I’m not sure what will end up being a more depressing DVD release — The Last Kiss, or the Raiders’ 2006 team video. Probably depends on the number of Imogen Heap songs.

Bill Simmons
thought

Dear God — Idiocracy was hilarious. It’s not a great movie, to be sure, but it’s a brilliant movie. It lags at times, and the narration is a crutch, but it’s the first movie in a long time that has been so ambitious in creating a world and actually making it believable. (Well, not believable, but you know what I mean.) It’s probably not playing near you, but if it is, please go see it — if only to send the message that no studio executive gets to fuck with Mike Judge.

link
6

Blanks on a Blank: a filmmaking challenge inspired by Snakes on a Plane. “When you sign up a team to participate in the challenge, our random generator will provide you with an animal and a vehicle. You’ve then got until August 3rd to completely finish a 2–5 minute original disaster movie that shows us all about how bad things can get when your BLANKS somehow make their way onto your BLANK.” I goddamned love Austin.

quotation

This poor man has been shot and will die late at night inside the Louvre; his wounds, although mortal, fortunately leave him time enough to conceal a safe deposit key, strip himself, cover his body with symbols written in his own blood, arrange his body in a pose and within a design by Da Vinci, and write out, also in blood, an encrypted message, a scrambled numerical sequence and a footnote to Sophie Neveu, the pretty French policewoman whom he raised after the death of her parents.

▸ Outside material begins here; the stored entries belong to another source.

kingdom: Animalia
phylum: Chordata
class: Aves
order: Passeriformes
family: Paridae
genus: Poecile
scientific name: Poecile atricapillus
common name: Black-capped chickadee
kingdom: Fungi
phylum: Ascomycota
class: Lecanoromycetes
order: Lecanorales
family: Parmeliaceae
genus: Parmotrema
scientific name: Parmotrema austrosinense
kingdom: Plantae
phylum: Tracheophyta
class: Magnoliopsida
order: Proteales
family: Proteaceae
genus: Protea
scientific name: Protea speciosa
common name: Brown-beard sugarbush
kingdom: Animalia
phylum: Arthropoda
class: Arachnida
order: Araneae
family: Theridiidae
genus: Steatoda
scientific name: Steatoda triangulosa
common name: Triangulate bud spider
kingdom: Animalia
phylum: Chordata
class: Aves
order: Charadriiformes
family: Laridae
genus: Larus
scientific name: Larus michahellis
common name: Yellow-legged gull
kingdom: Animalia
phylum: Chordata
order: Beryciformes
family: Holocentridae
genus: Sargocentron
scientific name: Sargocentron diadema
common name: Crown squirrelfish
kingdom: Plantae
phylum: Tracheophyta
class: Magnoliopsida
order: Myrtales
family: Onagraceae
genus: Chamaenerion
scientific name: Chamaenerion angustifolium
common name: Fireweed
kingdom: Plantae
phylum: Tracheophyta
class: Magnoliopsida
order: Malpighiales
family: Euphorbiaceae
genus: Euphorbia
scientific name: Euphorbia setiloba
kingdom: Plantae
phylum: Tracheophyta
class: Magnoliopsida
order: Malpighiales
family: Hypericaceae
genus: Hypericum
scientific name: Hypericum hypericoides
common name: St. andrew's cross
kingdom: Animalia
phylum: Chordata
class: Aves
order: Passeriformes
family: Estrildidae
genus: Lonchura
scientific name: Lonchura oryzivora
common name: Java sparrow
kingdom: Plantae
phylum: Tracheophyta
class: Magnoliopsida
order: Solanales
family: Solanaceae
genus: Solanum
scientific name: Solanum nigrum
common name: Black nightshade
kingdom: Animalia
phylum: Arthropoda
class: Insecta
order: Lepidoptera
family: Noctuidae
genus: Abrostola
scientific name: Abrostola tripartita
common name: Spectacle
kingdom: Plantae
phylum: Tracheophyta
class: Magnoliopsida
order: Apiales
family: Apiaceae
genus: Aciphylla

Most people are content with a dying word or two; Jacques leaves us with a film treatment.

Roger Ebert
quotation

Meanwhile the albino monk, whose name is Silas and who may be the first character in the history of motion pictures to speak Latin into a cellphone, flagellates himself, smashes the floor of a church and kills a nun.

A. O. Scott
quotation

The buried message of the film, perhaps, is that our political system resembles “American Idol.” … The winner is not necessarily the deserving contestant from an objective point of view, but is the one with the best poll numbers. A candidate from either party will be defeated if he is not entertaining. His intelligence and matters of right or wrong don’t have much to do with it. In this scenario, satire plays the role in politics that Simon Cowell plays on TV.

Roger Ebert
review
Thank You for Smoking

Thank You for Smoking

Verdict: 73/100 (Minimum score is 0; maximum is 100.)

I wish it had had more meat to it (a lot of the characters could’ve used more dimension), but Thank You For Smoking is an excellent commentary on spin, bullshit, and diffusion of responsibility. Aaron Eckhart is, as always, one part hilarious and one part creepy.